Results: Depressive scores and QOL scores improved post-surgery (P < 0.001), whereas social anxiety scores did not (P = 0.20). Baseline depressive (P = 0.90) and social anxiety (P = 0.20) scores did not predict % weight loss (WL) at 1 year, but higher baseline depressive (P = 0.04) and social anxiety (P = 0.005) scores predicted lower post-surgical QOL at 1 year. RYGB showed greater improvement in %WL (P < 0.001) than AGB, but no difference between the groups in QOL (P = 0.10). Improvement in QOL correlated with %WL (P < 0.001), whereas improvement in depressive scores did not correlate with %WL (P = 0.70) but did correlate with improvement in QOL (P = 0.01).

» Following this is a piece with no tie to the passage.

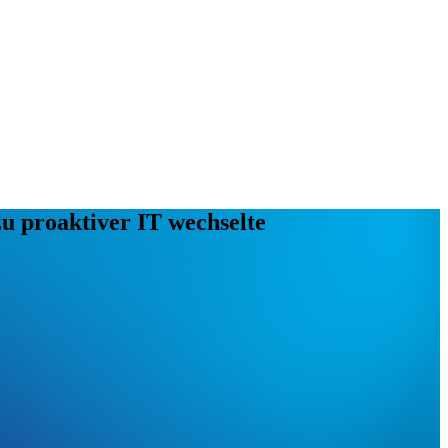
u proaktiver IT wechselte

Conclusions: Baseline depressive and social anxiety scores predicted QOL but not %WL. Depressive and QOL scores improved post-surgery, but social anxiety scores did not. The findings suggest that patients who present with depressive or social anxiety symptoms pre-surgery perhaps should not be deferred; however, more studies are needed to confirm this. Patients with pre-operative social anxiety symptoms may benefit from counseling.

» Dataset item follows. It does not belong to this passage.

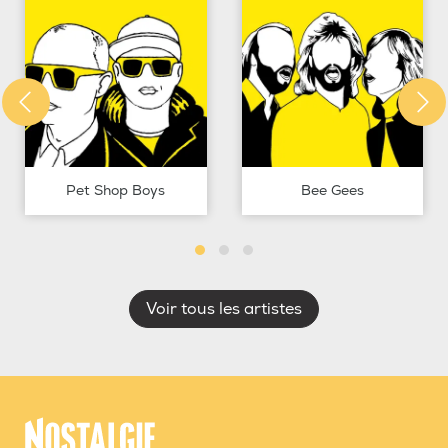
Pet Shop Boys
Bee Gees
Voir tous les artistes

减肥手术后1年体重减轻和生活质量的社会心理预测因素:一项队列研究。
背景:在减肥手术前评估中发现的社会心理因素可能影响手术结果,也可能推迟手术,因此确定手术结果的社会心理预测因素非常重要。方法:分析基线抑郁和社交焦虑症状评分作为Roux-en-Y胃旁路(RYGB)和可调节胃束带(AGB)术后体重减轻(WL)和生活质量(QOL)的预测指标。89例(82F, 7M)患者接受手术,术前3周和术后1年分别填写抑郁、焦虑和生活质量问卷。结果:术后抑郁评分和生活质量评分均有改善(P < 0.001),而社交焦虑评分无改善(P = 0.20)。基线抑郁(P = 0.90)和社交焦虑(P = 0.20)评分不能预测1年后体重下降% (WL),但较高的基线抑郁(P = 0.04)和社交焦虑(P = 0.005)评分预测1年后较低的术后生活质量。RYGB对%WL的改善显著高于AGB (P < 0.001),但在生活质量方面各组间无差异(P = 0.10)。生活质量的改善与%WL相关(P < 0.001),而抑郁评分的改善与%WL无关(P = 0.70),但与生活质量的改善相关(P = 0.01)。结论:基线抑郁和社交焦虑评分可预测生活质量,但不能预测%生活质量。术后抑郁和生活质量评分有所改善,但社交焦虑评分没有改善。研究结果表明,在手术前出现抑郁或社交焦虑症状的患者可能不应该推迟;然而,需要更多的研究来证实这一点。有术前社交焦虑症状的患者可以从咨询中获益。
本文章由计算机程序翻译,如有差异,请以英文原文为准。